** BEGIN EXCERPTED TEXT **

If you didn't receive the email on your playtime it likely means one of the following:
1) You are not subscribed to the Elite Dangerous newsletter/Mailing List
2) You haven't played enough to generate a lot of data (Unlikely for the forums I know)
3) Your inbox wouldn't accept the email (i.e. Spam filters, inbox full, sticking post it notes on your monitor doesn't count as email)

Unfortunately if you did not receive an email and haven't received new emails after sorting any issues with your inbox settings, then we are unable to resend them.
I did get an email, but it didn't have any stats in it? I think I've done enough to have activity listed, but maybe that is the issue then?
 
Got my stats e-mail and was very surprised to see some "better than X% of players". I primarily play as an explorer, but 129 hours of ASPX being better than 97% seem unusual. Expected it to be much more popular ship. Furthermore:
55.5k LY total travel - 96%
47 ship kills (skimmers + CQC) - 81%
25kk trading profits (missions excluded) - 87%
1kk black market profits - 98%
130k stolen goods profit - 96%
18 bounties claimed - 77%

These make me think that there might be either a lot of commanders who only do one type of gameplay, or a lot of commanders who played very little and barely did any type of gameplay. Would be interesting to see more generalised stats for the whole population, and with more granularity.
 
I'm in the same boat as many here. I just checked and received my last newsletter years ago (without unsubscribing). @t-online.de should work, I guess? There never was anything in the Spam folder either.
 
Hi folks,
We are looking into this issue. If you are not 100% sure (or just wish to make sure) if you are subscribed to Elite Dangerous newsletters please can you fill in the 'Keep in Touch' bit on the website. Even if you are sure you have done this before it won't hurt to do it again.

** END EXCERPTED TEXT **
** BEGIN DATA SHOWN **

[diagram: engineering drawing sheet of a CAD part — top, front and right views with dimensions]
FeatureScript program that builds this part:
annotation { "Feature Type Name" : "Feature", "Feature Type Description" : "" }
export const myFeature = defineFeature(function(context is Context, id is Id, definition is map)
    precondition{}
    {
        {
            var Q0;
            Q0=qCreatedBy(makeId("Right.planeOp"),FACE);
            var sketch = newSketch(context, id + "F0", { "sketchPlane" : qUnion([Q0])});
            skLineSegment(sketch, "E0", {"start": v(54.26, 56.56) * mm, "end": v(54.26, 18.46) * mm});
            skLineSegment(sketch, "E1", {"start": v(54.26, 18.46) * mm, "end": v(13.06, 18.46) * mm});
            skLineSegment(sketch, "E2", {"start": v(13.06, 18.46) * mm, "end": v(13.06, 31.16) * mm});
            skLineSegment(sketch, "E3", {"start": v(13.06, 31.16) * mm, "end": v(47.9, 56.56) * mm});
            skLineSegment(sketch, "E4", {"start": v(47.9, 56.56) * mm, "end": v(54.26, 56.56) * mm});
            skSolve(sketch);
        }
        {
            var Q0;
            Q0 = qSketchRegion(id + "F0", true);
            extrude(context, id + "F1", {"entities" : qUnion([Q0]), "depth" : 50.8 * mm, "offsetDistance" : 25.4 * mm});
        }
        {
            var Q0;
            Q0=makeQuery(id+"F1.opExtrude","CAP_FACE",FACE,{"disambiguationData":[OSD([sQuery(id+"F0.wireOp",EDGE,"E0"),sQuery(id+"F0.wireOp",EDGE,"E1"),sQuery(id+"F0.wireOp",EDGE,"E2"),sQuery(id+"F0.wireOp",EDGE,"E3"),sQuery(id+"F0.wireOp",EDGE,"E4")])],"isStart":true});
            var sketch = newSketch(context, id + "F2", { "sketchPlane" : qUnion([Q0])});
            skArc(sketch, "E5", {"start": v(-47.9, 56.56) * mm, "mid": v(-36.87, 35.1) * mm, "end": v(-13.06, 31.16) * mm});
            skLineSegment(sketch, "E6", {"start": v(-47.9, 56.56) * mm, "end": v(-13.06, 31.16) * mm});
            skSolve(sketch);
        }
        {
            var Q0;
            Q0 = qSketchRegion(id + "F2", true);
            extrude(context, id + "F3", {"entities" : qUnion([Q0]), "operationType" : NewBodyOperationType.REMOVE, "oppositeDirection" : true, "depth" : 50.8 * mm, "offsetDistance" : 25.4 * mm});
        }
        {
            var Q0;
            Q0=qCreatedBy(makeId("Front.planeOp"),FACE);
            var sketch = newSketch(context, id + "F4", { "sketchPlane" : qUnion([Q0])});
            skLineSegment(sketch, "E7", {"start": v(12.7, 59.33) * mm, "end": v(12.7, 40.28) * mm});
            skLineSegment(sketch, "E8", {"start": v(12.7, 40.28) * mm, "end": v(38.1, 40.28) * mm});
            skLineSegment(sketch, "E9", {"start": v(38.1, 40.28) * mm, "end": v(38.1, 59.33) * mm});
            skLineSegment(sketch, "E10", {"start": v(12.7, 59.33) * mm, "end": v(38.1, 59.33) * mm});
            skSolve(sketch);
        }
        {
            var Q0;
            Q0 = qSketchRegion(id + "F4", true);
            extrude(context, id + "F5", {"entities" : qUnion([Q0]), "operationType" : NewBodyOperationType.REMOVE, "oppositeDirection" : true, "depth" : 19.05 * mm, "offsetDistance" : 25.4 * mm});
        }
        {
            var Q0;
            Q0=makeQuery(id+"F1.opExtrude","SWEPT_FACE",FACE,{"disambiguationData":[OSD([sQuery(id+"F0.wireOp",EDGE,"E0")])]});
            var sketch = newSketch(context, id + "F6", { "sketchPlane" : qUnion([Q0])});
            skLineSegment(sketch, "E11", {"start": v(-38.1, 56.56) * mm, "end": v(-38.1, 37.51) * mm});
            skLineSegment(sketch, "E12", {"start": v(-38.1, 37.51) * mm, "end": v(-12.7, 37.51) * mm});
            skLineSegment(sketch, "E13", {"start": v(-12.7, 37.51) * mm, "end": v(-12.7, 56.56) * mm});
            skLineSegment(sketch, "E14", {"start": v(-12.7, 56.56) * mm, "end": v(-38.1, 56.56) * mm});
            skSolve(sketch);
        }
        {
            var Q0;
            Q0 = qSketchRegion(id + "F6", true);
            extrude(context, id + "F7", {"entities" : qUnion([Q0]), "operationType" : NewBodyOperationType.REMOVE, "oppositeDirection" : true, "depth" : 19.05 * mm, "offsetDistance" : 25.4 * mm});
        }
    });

** END DATA SHOWN **

*THINGS TO DO*
1. In the forum thread about playtime emails, what are commanders asked to fill in on the website to make sure they are subscribed to the newsletters?
2. Give the forum thread again from "3) Your inbox" to "the issue then?", switching "inbox" to "mailbox" wherever it appears.

*FINAL RESULTS*
1. The 'Keep in Touch' bit on the website.

2.
3) Your mailbox wouldn't accept the email (i.e. Spam filters, mailbox full, sticking post it notes on your monitor doesn't count as email)

Unfortunately if you did not receive an email and haven't received new emails after sorting any issues with your mailbox settings, then we are unable to resend them.
I did get an email, but it didn't have any stats in it? I think I've done enough to have activity listed, but maybe that is the issue then?